In re: ANDREA STEINMANN DOWNS, Debtor. NORIO, INC., Appellant, v. THOMAS H. CASEY, Chapter 7 Tr., Appellee., No. 8:16-BK-12589-CB, 2019 WL 6331564, at *1 (B.A.P. 9th Cir. Nov. 25, 2019) (emphasis added).
The Downs did not follow the necessary formalities to dissolve Downs Holdings, Inc., and had instead ask that the corporation's management company "distribute the payments and monies owed to Downs Holdings to each shareholder separately, 50% to Mr. Downs and 50% to Ms. Downs." Id. Further, it appeared that the Downs asked to be treated as separate interest holders for both the LLC and LP. Id. Ms.
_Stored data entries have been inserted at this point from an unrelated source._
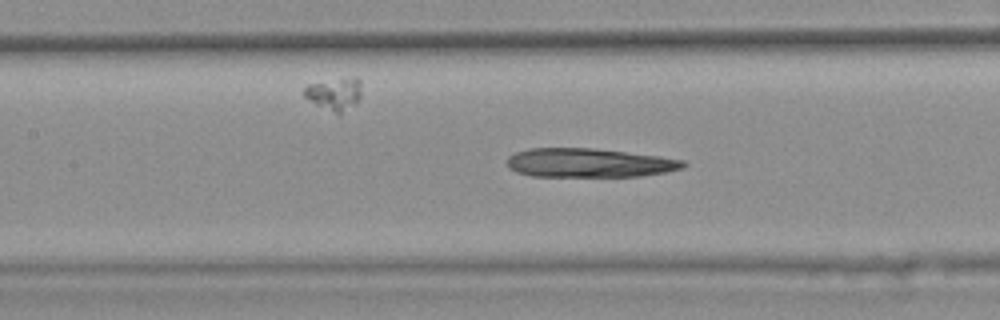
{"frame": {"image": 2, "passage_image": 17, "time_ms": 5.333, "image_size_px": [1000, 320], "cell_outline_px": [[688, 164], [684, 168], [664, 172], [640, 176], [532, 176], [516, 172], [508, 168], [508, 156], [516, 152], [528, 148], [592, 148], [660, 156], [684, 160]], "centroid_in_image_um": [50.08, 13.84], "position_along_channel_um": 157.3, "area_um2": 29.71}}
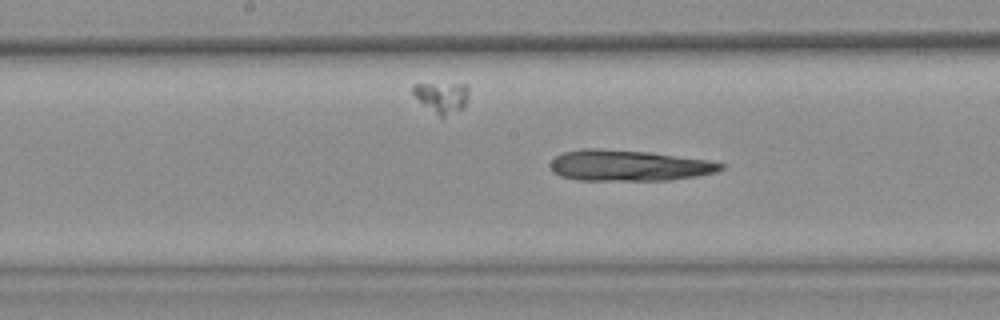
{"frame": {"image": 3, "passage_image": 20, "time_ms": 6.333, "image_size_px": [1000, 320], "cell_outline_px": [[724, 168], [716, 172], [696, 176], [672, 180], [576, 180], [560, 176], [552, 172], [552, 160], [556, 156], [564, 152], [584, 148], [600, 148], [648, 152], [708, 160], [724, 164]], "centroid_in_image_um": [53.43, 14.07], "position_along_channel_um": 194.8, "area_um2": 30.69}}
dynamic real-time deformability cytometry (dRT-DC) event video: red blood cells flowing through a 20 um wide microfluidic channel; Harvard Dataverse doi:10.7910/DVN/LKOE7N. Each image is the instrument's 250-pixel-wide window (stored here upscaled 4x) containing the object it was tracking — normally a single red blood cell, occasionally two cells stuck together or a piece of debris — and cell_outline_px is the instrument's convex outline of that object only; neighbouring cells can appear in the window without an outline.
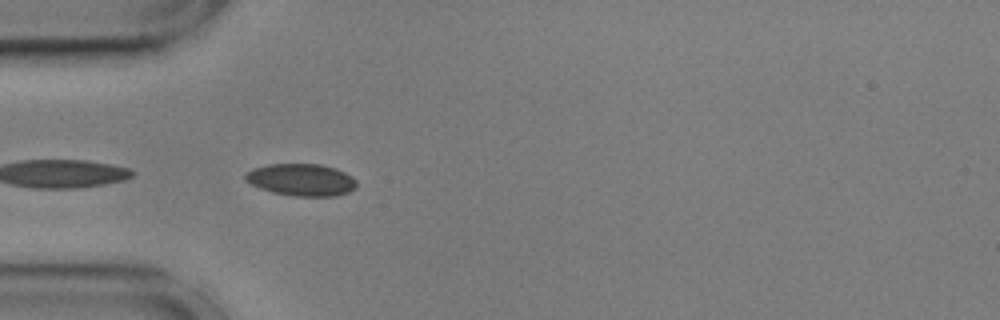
{"species": "common noctule bat (a hibernating species)", "species_latin": "Nyctalus noctula", "temperature_condition": "cold", "stored_images_in_passage": 9, "camera_frame_rate_fps": 3000, "um_per_image_px": 0.085, "animal": {"sex": "male", "body_mass_g": 17.9, "forearm_length_mm": 54.2}, "frame": {"image": 1, "passage_image": 2, "time_ms": 0.333, "image_size_px": [1000, 320], "cell_outline_px": [[356, 188], [348, 192], [336, 196], [296, 196], [272, 192], [260, 188], [244, 180], [244, 172], [252, 168], [268, 164], [320, 164], [336, 168], [352, 176], [356, 180]], "centroid_in_image_um": [25.6, 15.27], "position_along_channel_um": 59.4, "area_um2": 20.98}}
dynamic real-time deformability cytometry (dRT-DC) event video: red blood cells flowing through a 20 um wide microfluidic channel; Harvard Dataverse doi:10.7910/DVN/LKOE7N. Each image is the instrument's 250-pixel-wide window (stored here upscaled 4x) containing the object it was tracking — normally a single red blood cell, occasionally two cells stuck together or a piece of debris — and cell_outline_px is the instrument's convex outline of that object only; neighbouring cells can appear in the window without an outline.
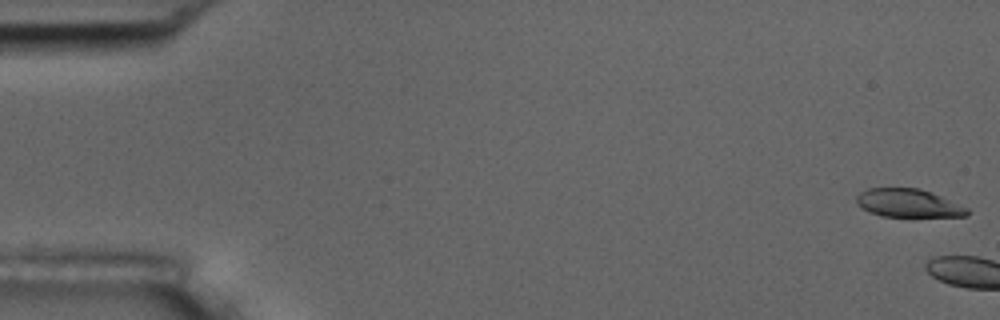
{"species": "common noctule bat (a hibernating species)", "species_latin": "Nyctalus noctula", "temperature_condition": "room temperature", "stored_images_in_passage": 4, "camera_frame_rate_fps": 3000, "um_per_image_px": 0.085, "animal": {"sex": "male", "body_mass_g": 17.5, "forearm_length_mm": 52.3}, "frame": {"image": 1, "passage_image": 1, "time_ms": 0.0, "image_size_px": [1000, 320], "cell_outline_px": [[968, 216], [880, 216], [856, 204], [856, 196], [860, 192], [868, 188], [920, 188], [940, 196], [968, 208]], "centroid_in_image_um": [77.18, 17.26], "position_along_channel_um": 7.8, "area_um2": 17.92}}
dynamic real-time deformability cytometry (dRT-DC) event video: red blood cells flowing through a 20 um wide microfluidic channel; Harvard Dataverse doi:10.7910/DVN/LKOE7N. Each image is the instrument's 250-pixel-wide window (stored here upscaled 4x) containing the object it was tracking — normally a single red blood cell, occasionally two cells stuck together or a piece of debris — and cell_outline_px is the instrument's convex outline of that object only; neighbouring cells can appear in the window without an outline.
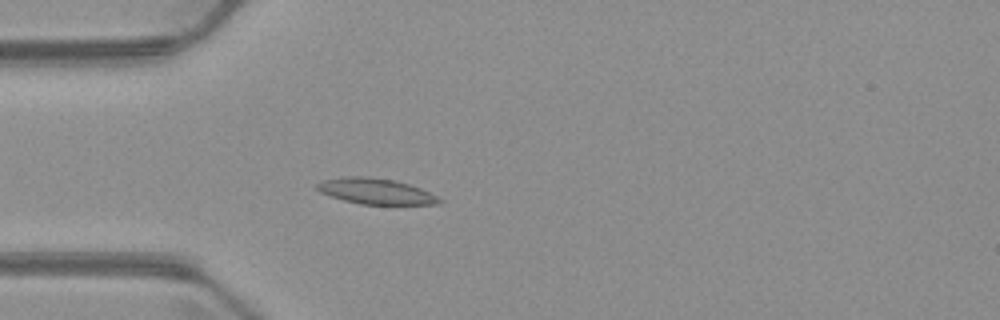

Downs later borrowed $50,000 from Norio, Inc. and pledged pledged her claimed interests in the LLC and the LP as collateral. Id. at *2.
Because Downs Holdings, Inc., was the named interest holder in the LLC and the LP, and it had not been dissolved, and because there was no showing "that the assets transferred from Downs Holdings to Ms. Downs, the bankruptcy court did not err when it determined that Norio, Inc. lacked secured status. Id. at *5.
That all seems about right. At the beginning of the opinion, the court states,
We acknowledge that some of the bankruptcy court’s findings lack support in the record, but we ignore harmless error because the bankruptcy court’s ultimate conclusion is correct: Downs Holdings owned the relevant assets, and Ms. Downs could not pledge them to Norio as collateral for the loan.
Id.at *1. Calling a LLC a corporation in this context is, this time, anyway, harmless error. But I am not inclined to ignore it. I mean, the entity type is specifically at issue in this case, with respect to the corporate form. Making sure the corporation and the LLC are clearly recognized as distinct entity types may not be essential to finding right outcome, but it sure would be appropriate.